» DESCRIPTION OF THE TASK
Scan the lines below and report each one containing "Table" by copying it.

» RECORDS SHOWN
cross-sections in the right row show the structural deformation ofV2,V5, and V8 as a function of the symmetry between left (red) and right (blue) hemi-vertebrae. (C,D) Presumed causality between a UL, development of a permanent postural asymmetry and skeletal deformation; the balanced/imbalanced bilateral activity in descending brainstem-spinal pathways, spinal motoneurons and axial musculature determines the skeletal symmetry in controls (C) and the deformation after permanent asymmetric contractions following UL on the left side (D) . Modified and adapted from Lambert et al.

==

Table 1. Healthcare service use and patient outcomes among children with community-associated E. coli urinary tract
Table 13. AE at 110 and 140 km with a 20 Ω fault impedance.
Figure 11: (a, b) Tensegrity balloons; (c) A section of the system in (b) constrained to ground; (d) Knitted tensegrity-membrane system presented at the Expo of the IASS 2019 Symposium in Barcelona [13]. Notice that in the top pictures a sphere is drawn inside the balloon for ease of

...

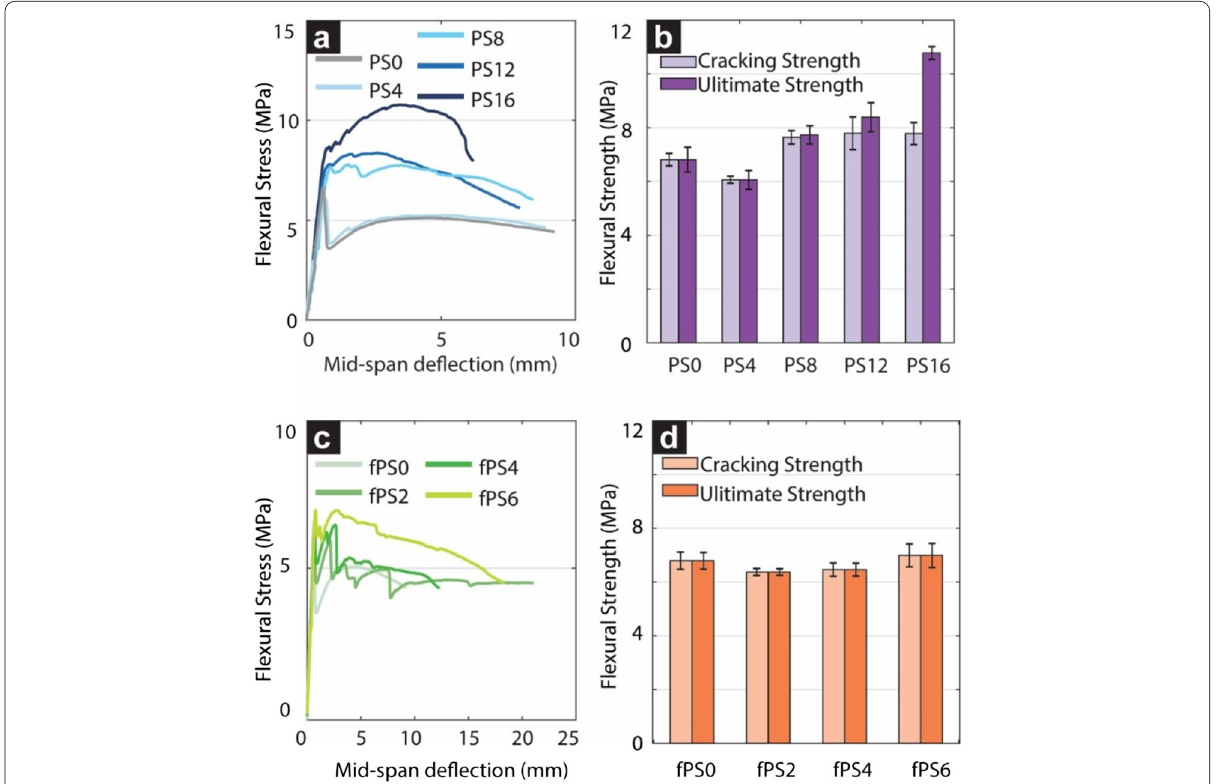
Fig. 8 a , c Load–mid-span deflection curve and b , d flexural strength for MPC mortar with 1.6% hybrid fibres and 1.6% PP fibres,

» SOLUTION FOR THIS EXERCISE
Table 1. Healthcare service use and patient outcomes among children with community-associated E. coli urinary tract
Table 13. AE at 110 and 140 km with a 20 Ω fault impedance.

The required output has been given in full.